The reviews were divided into sentences, and our experiments were conducted on each sentence treated as an individual review, assuming that each sentence represents a single aspect. The statistics of the datasets can be seen in the table below.

exact match
dataset #reviews avg #aspects chinese farsi arabic french german spanish
semeval-14-laptop 1,488 1.5846 0.1763 0.2178 0.2727 0.3309 0.3214 0.3702
semeval-14-restaurant 2,023 1.8284 0.1831 0.2236 0.2929 0.3645 0.3724 0.4088
semeval-15-restaurant 0,833 1.5354 0.2034 0.2312 0.3021 0.3587 0.3907 0.4128
semeval-16-restaurant 1,234 1.5235 0.2023 0.2331 0.2991 0.3556 0.3834 0.4034
twitter 6,248 1.0000 0.0812 0.1040 0.1593 0.1815 0.1962 0.2171

Results

The average performances of 5-fold models with backtranslation and lack thereof have been reported in our CIKM23 paper, also shown below:

image

The table below presents the provided links to directories that hold the remaining results of our experiment. These directories consist of diverse aspect detection models applied to different datasets and languages, with varying percentages of latent aspects.

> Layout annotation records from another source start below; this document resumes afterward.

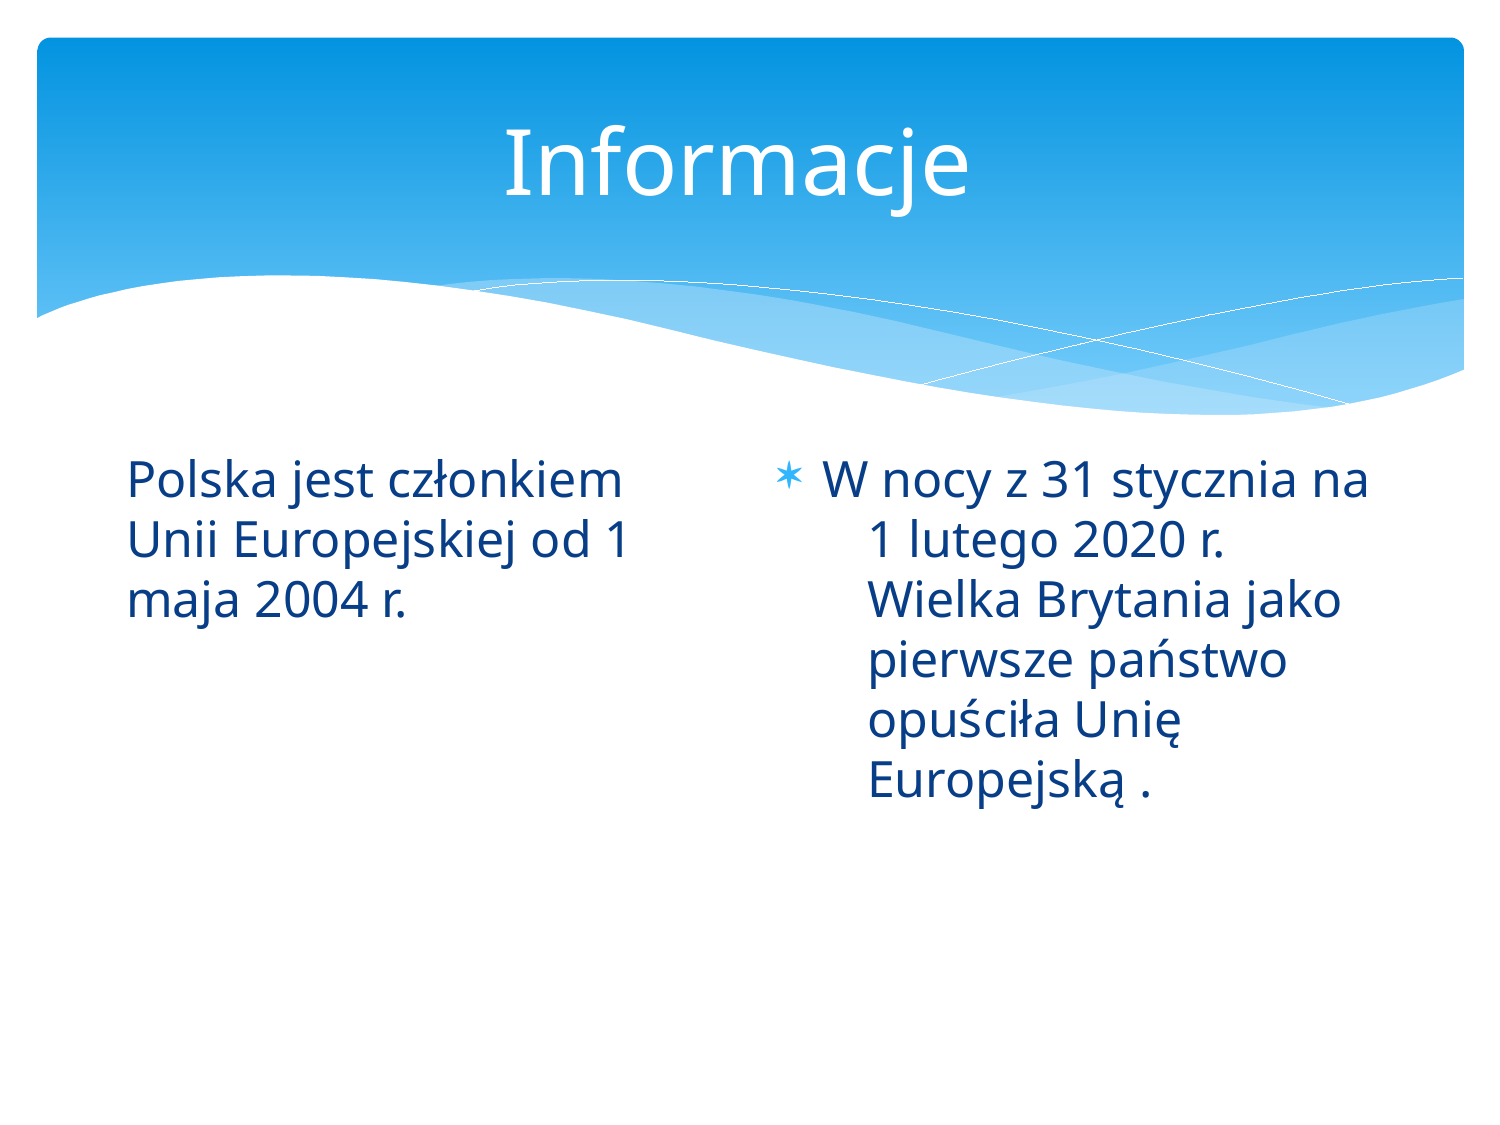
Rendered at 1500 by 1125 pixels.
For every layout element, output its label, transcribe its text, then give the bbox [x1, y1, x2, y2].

title Informacje [75, 55, 1426, 262]
list W nocy z 31 stycznia na 1 lutego 2020 r. Wielka Brytania jako pierwsze państwo opuściła Unię Europejską . [761, 439, 1389, 1006]
list Polska jest członkiem Unii Europejskiej od 1 maja 2004 r. [111, 439, 739, 1006]
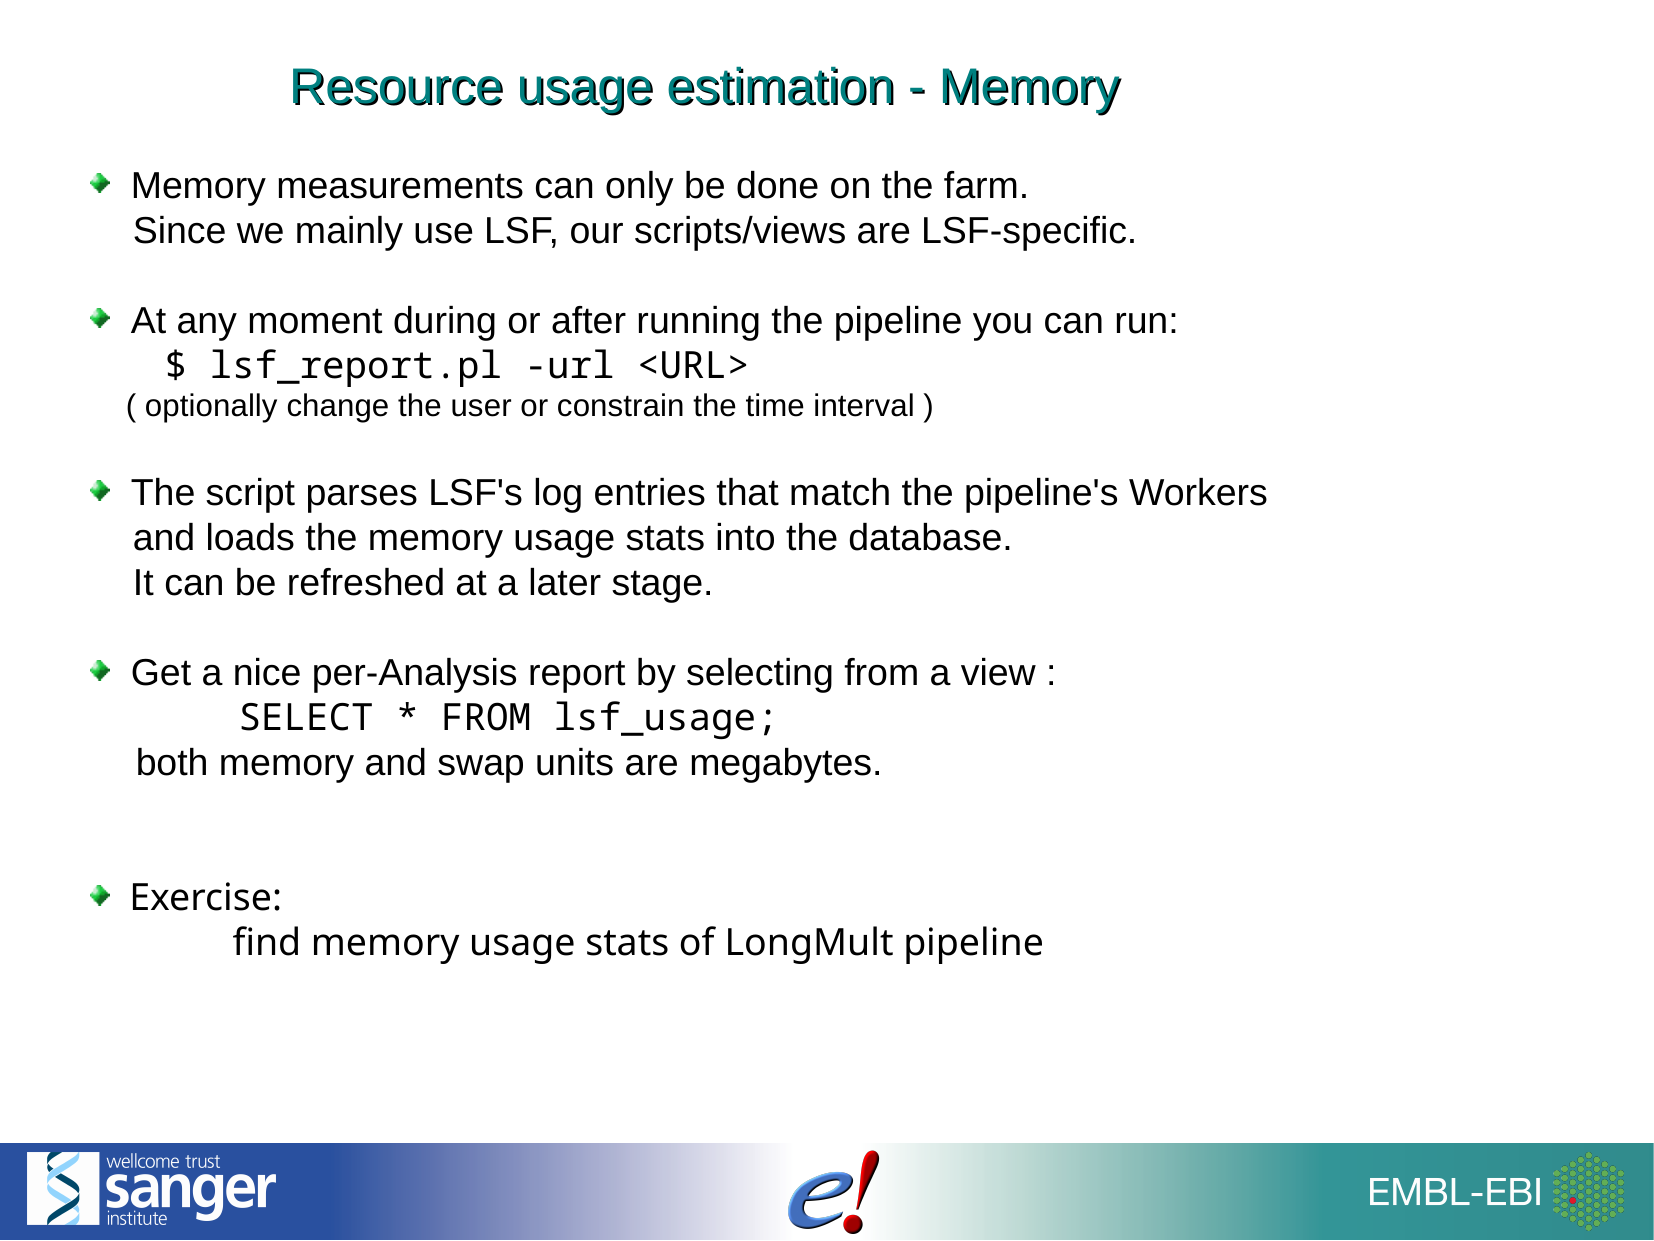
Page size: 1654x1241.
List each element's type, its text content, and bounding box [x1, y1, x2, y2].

dataset review files (english, chinese, farsi, arabic, french, german, spanish, and all) and results' directory
semeval-14-laptop ./output/Semeval-14/Laptop/ 45.5 GB
semeval-14-restaurant ./output/Semeval-14/Restaurants/ 58.6 GB
semeval-15-restaurant ./output/2015SB12/ 53.9 GB
semeval-16-restaurant ./output/2016SB5/ 55.2 GB
twitter ./output/twitter/ 285 GB
toy ./output/toy.2016SB5/ 2.37 GB

Due to OOV (an aspect might be in test set which is not seen in traning set during model training), we may have metric@n for n >> +inf not equal to 1.

5. License

©2024. This work is licensed under a CC BY-NC-SA 4.0 license.

6. Acknowledgments

In this work, we use LDA, bitermplus, OCTIS, pytrec_eval, SimAlign, DeCLUTR, No Language Left Behind (NLLB), HAST, BERT-E2E-ABSA, fastText, and other libraries and models. We extend our gratitude to the respective authors of these resources for their valuable contributions.

7. Contributing

We strongly encourage and welcome pull requests from contributors. If you plan to make substantial modifications, we kindly request that you first open an issue to initiate a discussion. This will allow us to have a clear understanding of the modifications you intend to make and ensure a smooth collaboration process.